**Activity:** In the items below, write out the part that begins with the line containing "Dominicano detenido en" and ends with the line containing "Directora de Bávaro" as a numbered list, including both of those lines. Omit blank lines.

**Supplied data:**
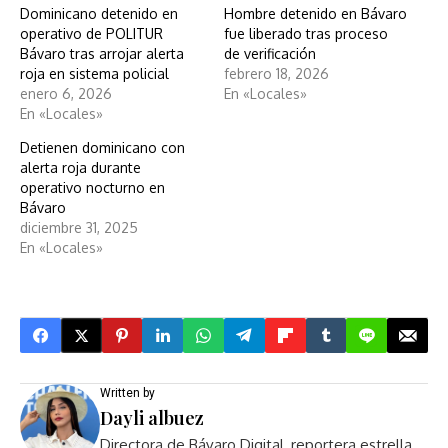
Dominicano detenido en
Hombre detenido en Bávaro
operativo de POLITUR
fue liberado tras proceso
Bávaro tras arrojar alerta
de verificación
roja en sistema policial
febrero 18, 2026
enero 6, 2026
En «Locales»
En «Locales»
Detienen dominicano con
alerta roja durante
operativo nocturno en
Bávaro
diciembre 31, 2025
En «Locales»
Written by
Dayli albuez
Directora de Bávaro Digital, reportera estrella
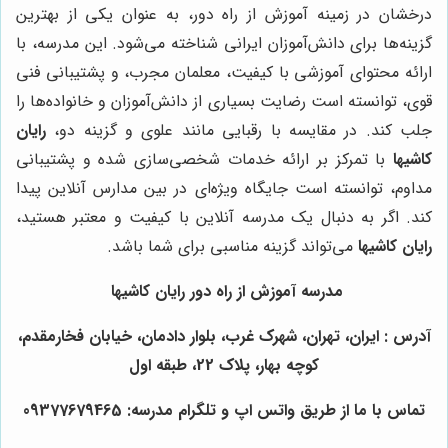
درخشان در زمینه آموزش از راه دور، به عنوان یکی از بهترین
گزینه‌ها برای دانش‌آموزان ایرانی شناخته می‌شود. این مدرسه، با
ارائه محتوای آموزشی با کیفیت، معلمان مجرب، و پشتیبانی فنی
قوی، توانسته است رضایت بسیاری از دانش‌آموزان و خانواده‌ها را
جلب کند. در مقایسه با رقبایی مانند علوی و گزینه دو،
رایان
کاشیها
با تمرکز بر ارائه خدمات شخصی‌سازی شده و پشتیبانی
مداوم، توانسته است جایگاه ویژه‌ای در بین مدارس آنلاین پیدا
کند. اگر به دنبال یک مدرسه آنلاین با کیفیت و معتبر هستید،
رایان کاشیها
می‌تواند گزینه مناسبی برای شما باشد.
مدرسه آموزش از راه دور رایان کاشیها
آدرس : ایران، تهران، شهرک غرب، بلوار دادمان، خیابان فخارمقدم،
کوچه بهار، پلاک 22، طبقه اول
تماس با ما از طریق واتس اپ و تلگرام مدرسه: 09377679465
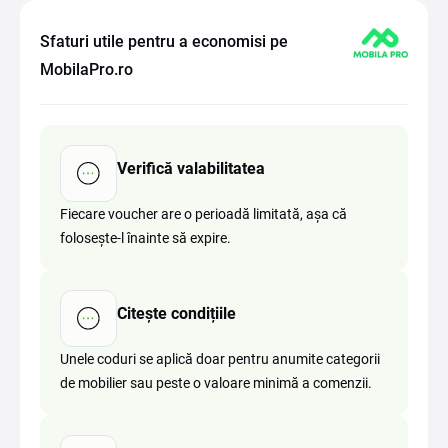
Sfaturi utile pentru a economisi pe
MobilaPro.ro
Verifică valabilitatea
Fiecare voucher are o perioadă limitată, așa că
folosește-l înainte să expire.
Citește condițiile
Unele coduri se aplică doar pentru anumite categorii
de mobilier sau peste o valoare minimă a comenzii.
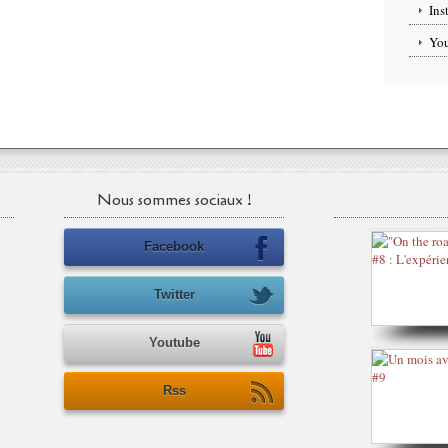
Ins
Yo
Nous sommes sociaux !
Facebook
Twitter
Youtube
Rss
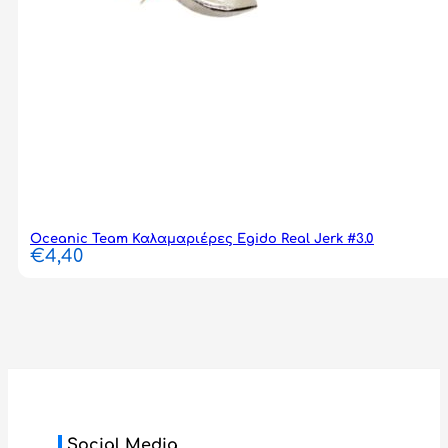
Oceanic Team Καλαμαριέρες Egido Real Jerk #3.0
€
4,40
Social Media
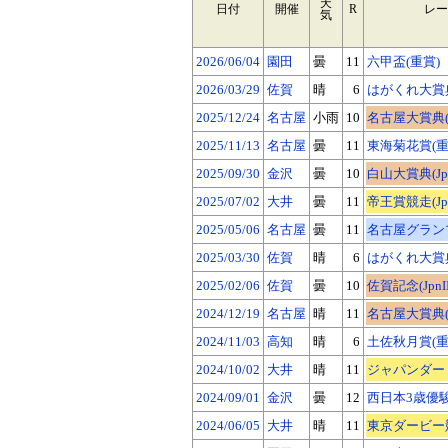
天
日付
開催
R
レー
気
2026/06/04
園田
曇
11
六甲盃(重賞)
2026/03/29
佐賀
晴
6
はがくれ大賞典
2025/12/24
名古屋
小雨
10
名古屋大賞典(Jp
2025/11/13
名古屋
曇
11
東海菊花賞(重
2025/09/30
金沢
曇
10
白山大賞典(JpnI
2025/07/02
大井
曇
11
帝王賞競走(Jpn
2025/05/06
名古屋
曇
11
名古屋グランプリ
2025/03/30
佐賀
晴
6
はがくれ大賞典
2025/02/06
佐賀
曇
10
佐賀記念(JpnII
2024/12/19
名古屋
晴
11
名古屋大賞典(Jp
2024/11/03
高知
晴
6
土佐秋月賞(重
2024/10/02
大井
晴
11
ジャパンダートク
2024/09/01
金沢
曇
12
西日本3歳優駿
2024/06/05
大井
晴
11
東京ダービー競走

---

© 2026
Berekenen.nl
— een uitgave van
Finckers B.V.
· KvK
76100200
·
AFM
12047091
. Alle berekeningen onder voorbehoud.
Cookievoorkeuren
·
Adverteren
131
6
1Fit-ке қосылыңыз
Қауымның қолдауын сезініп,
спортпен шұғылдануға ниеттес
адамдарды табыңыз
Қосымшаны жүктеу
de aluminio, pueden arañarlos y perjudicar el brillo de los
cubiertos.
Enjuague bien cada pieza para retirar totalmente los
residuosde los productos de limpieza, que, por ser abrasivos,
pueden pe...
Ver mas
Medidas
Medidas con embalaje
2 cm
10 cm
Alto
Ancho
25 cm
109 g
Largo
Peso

**Answer box:**
1. Dominicano detenido en
2. Hombre detenido en Bávaro
3. operativo de POLITUR
4. fue liberado tras proceso
5. Bávaro tras arrojar alerta
6. de verificación
7. roja en sistema policial
8. febrero 18, 2026
9. enero 6, 2026
10. En «Locales»
11. En «Locales»
12. Detienen dominicano con
13. alerta roja durante
14. operativo nocturno en
15. Bávaro
16. diciembre 31, 2025
17. En «Locales»
18. Written by
19. Dayli albuez
20. Directora de Bávaro Digital, reportera estrella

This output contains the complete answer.